--- Exercise prompt ---
Filter the entries below, keeping every line that has the word "till".

□ □ □ □

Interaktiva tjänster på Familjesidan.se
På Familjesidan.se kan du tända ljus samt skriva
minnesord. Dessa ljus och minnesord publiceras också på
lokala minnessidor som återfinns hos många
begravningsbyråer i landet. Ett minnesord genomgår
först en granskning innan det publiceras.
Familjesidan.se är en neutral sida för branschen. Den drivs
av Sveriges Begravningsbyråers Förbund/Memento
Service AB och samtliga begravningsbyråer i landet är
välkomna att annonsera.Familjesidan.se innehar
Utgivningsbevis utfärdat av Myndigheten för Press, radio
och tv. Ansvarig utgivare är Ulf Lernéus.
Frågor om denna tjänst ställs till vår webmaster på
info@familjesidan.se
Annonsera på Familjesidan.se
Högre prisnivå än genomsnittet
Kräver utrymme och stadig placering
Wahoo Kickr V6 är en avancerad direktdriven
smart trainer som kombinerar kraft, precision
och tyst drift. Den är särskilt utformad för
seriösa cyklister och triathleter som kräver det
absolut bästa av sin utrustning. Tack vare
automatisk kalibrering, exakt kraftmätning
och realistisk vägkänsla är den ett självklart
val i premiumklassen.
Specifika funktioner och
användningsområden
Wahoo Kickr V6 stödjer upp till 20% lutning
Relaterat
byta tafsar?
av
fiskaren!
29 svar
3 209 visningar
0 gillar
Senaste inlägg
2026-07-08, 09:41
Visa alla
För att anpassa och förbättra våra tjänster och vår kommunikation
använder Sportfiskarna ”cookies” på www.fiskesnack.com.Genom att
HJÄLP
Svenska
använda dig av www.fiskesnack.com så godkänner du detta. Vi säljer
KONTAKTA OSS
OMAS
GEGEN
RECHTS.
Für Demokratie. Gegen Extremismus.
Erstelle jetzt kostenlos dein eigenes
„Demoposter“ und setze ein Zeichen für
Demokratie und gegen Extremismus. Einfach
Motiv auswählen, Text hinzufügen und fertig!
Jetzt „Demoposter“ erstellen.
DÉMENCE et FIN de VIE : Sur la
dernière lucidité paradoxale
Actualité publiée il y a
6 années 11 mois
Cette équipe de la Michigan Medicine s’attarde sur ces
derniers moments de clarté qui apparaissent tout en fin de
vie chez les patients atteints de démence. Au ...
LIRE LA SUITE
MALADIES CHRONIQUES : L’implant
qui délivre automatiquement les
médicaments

□ □ □ □

--- Answer section ---
Frågor om denna tjänst ställs till vår webmaster på
Wahoo Kickr V6 stödjer upp till 20% lutning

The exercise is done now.